Nuestra Señora del Monte Carmelo. La Virgen del Carmen.

“La Persona del Padre me llegaba a Sí y decía: «Yo te di a mi Hijo y al Espíritu Santo y a esta Virgen; ¿qué me puedes dar tú a Mí?” (Santa Teresa de Jesús Cuenta de Conciencia 22 )

“Me pareció que me vestían un manto de mucha blancura y claridad, y al principio no veía quién me lo vestía; después vi a nuestra Señora hacia el lado derecho, y a mi padre san José al izquierdo, que eran los dos que me vestían aquel manto. Cuando me acabaron de vestir el manto, estaba yo con grandísimo deleite y gloria, y nuestra Señora me asió las manos y me dijo que le agradaba mucho que glorificara a san José; que creyera que el monasterio que intentaba construir se haría, y que en él se serviría mucho al Señor y a ellos dos; que  no temiera que se fallara en esto jamás que, aunque la obediencia no se prometía a mi gusto, su Hijo estaría con nosotras, como nos había prometido y que, como señal de que esto sería verdad, me daba aquella joya… Era grandísima la hermosura de nuestra Señora, aunque no me pareció ninguna imagen determinada, sino con toda la belleza acumulada en el rostro, vestida de blanco con mucho resplandor, no deslumbrante, sino suave…Nuestra Señora me pareció muy joven. Estuvieron conmigo un poco y yo, con grandísima gloria y felicidad, como nunca había gozado tanta. Y nunca quisiera perder tanto gozo. Me pareció que los veía subir al cielo con gran multitud de ángeles” ( Santa Teresa de Jesús, Vida 33, 14-15 ) .

 

“Vi a Cristo, que con gran amor me recibía y me ceñía una corona y me agradecía lo que había hecho por su Madre” ( Vida 36,24) 

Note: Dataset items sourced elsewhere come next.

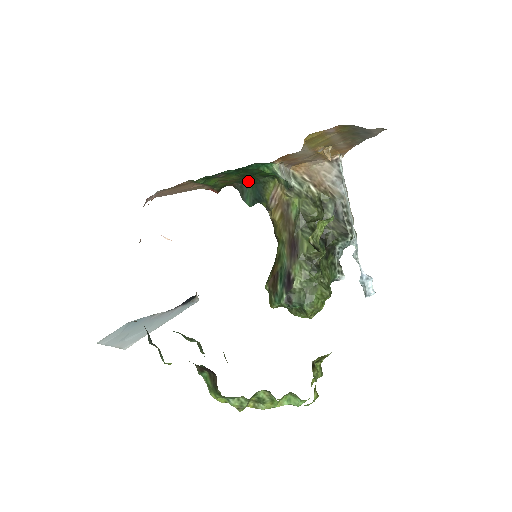
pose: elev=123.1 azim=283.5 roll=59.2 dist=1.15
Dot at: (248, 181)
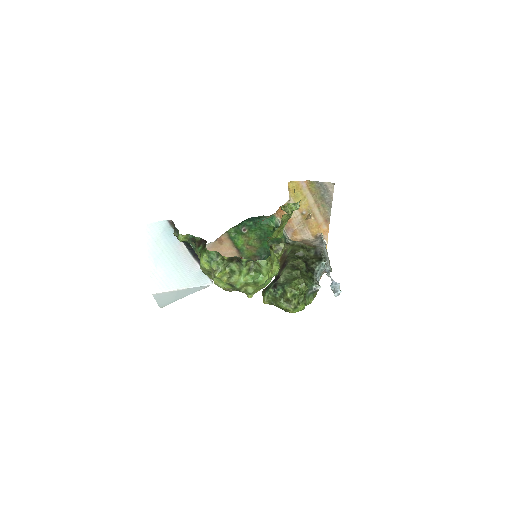
Dot at: (265, 254)
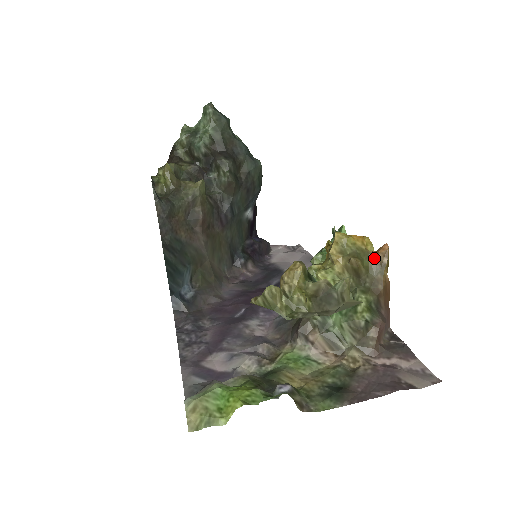
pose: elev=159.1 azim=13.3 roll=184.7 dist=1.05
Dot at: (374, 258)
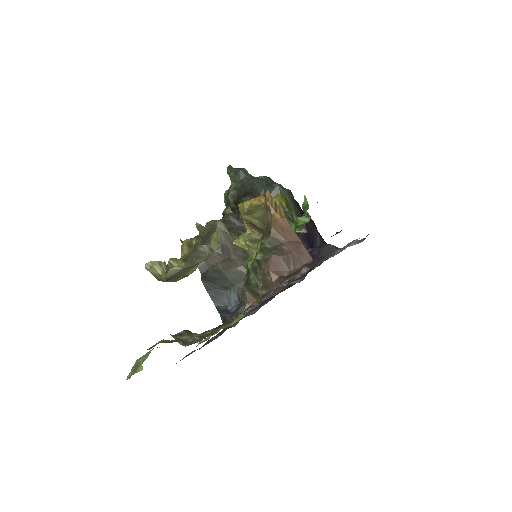
Dot at: (264, 207)
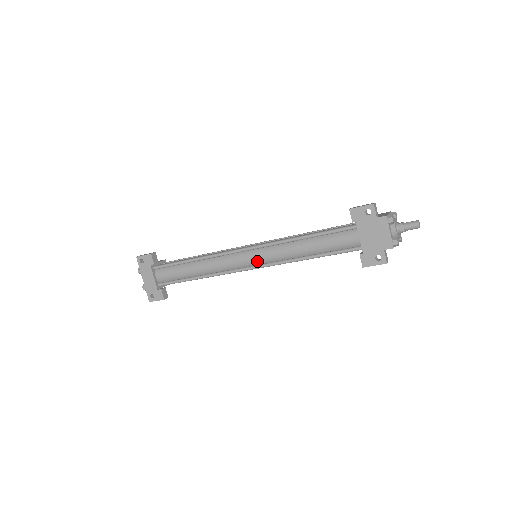
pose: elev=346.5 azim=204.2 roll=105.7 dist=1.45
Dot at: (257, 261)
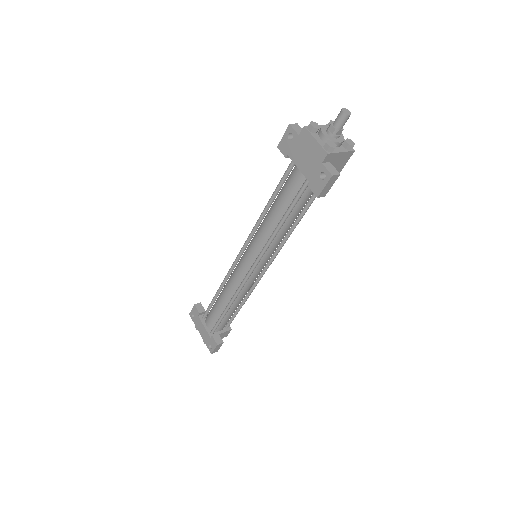
Dot at: (252, 259)
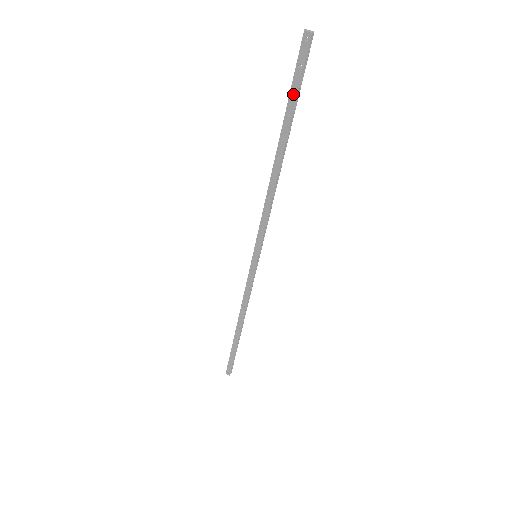
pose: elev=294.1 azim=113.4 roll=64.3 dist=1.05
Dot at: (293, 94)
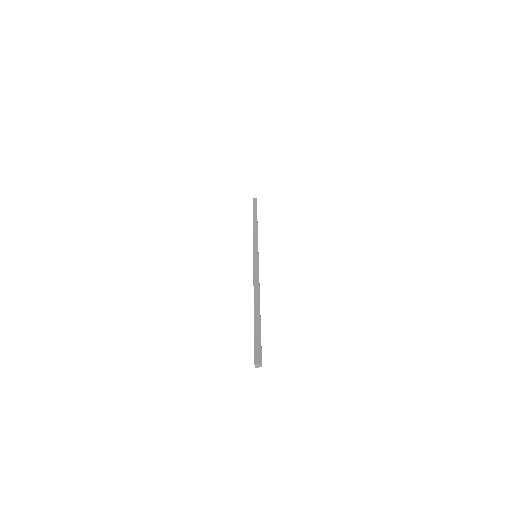
Dot at: (258, 337)
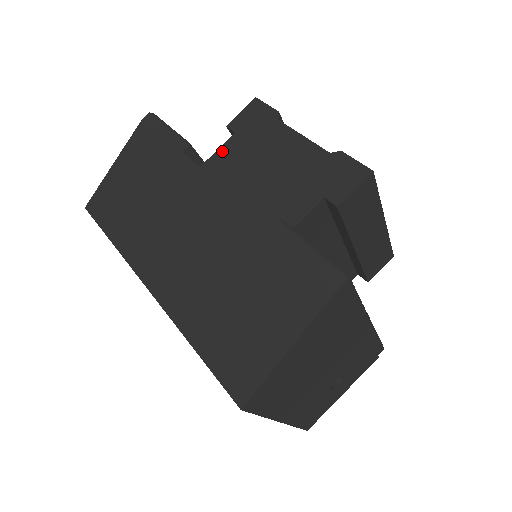
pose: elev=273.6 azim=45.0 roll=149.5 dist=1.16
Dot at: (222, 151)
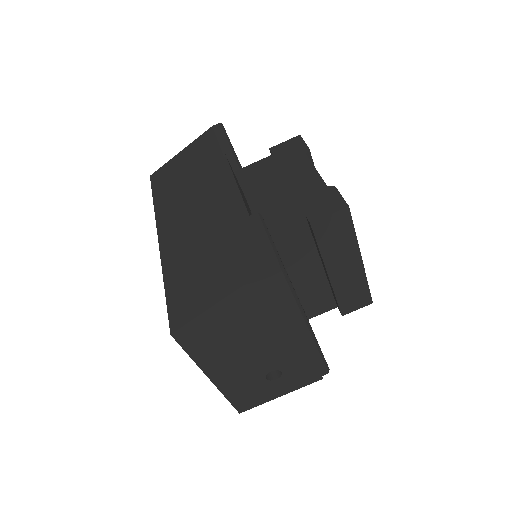
Dot at: (257, 164)
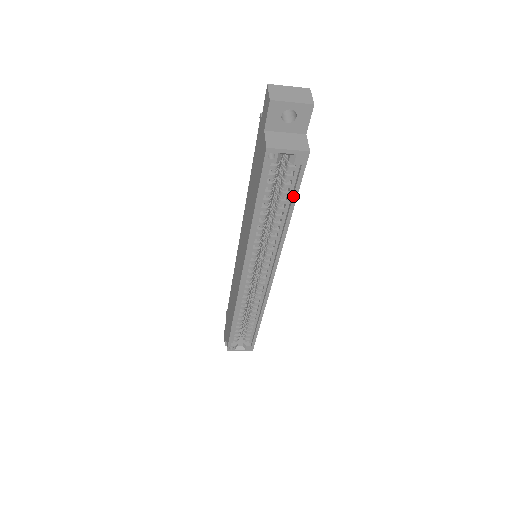
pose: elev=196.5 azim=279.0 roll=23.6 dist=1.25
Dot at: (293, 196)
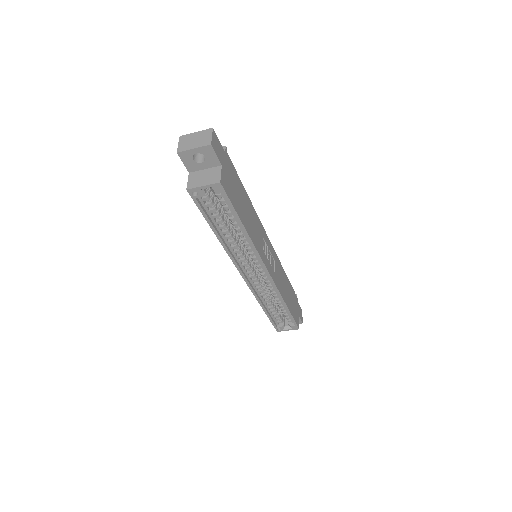
Dot at: (234, 214)
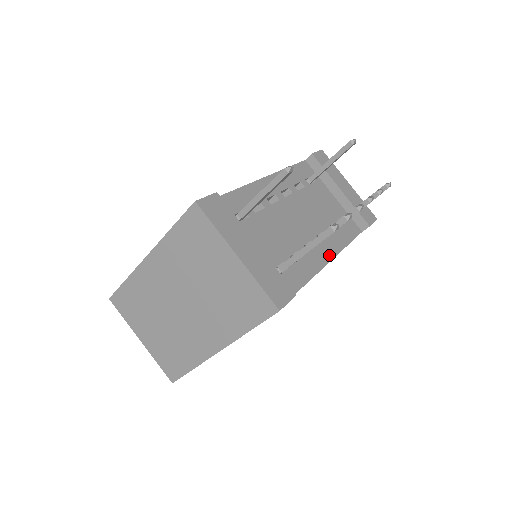
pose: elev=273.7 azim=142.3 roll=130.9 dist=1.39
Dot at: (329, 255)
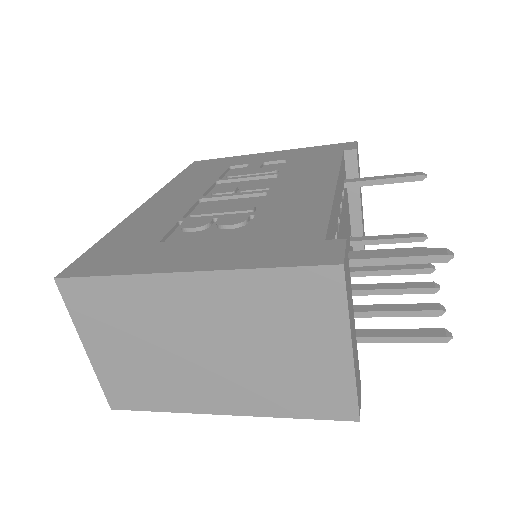
Dot at: occluded
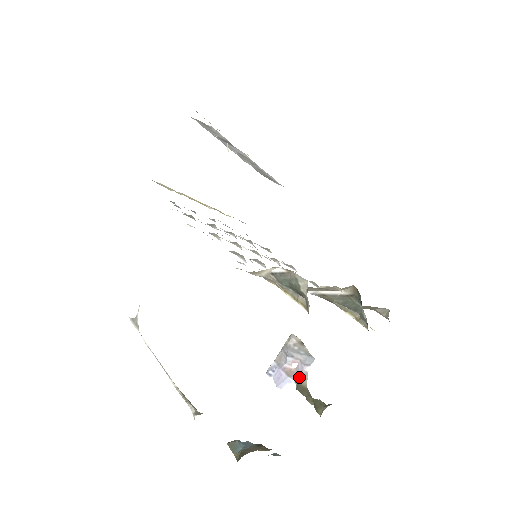
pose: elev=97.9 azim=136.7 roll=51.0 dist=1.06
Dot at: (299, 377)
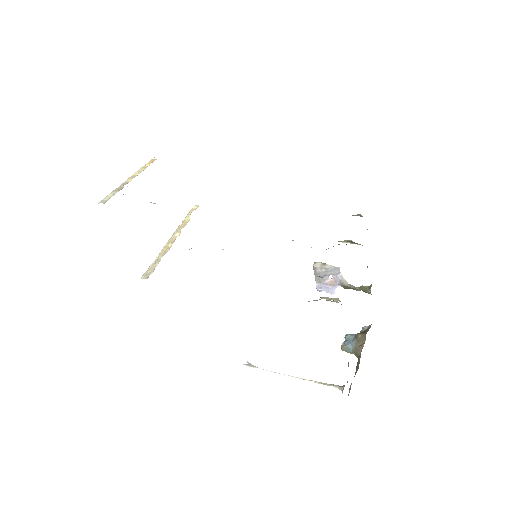
Dot at: (340, 283)
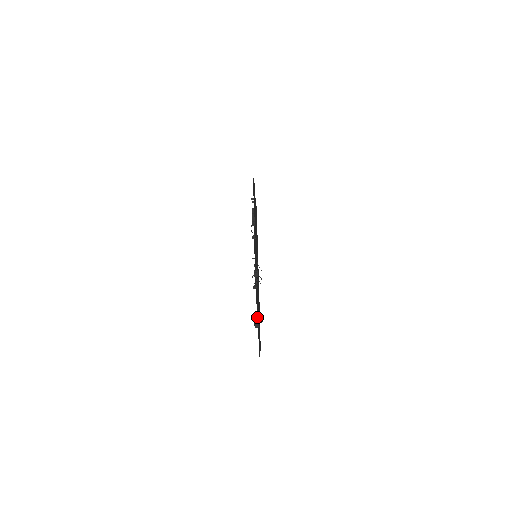
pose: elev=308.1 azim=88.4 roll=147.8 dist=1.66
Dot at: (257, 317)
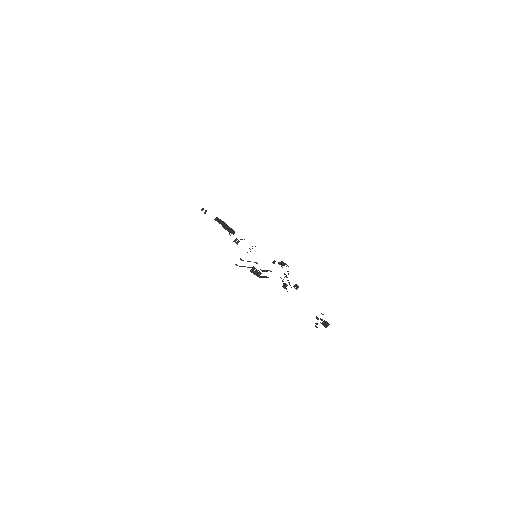
Dot at: occluded
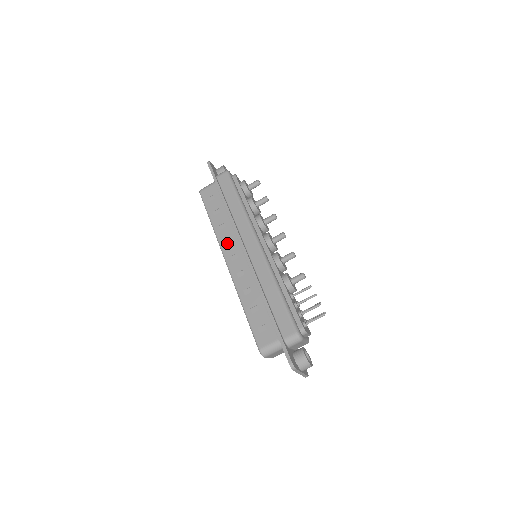
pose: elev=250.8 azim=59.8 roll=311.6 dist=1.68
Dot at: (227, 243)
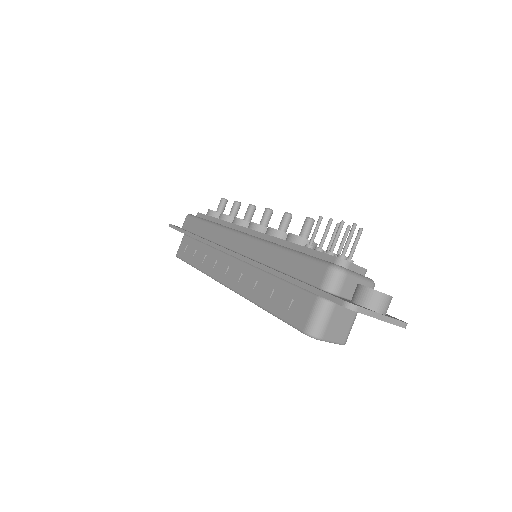
Dot at: (216, 268)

Camarón Bonanat, José Segorbe, Castellón, 1731 – Valencia, 1803 De familia de artistas de origen aragonés, hijo del escultor barroco Nicolás Camarón, se educó con su padre y en Valencia, obteniendo cierto éxito y llegando a ser Académico de Mérito de la de San Fernando en 1762, y de la de San Carlos de Valencia, desde su fundación en 1768, logreando la Dirección General en 1796, tras ser Director de Pintura en 1790. Realizó abundante pintura religiosa y también, al decir de Orellana, ‘Pinturas festivas, damiselas, máscaras y figuras de gracejo, donaire y donosa composición’, que a veces han sido confundidas con las de Paret. Como dibujante ha dejado obra abundante, tanto preparatoria para composiciones pintadas, como para grabados, arte que él mismo cultivó a veces (Pérez Sánchez, A. E.: 1977, p. 14). Adela Espinós (José Camarón Bonanat 1731-1803, Castellón, Generalitat valenciana, 2005) corrige el nombre con el que figuraba hasta ese momento: José Camarón y Boronat.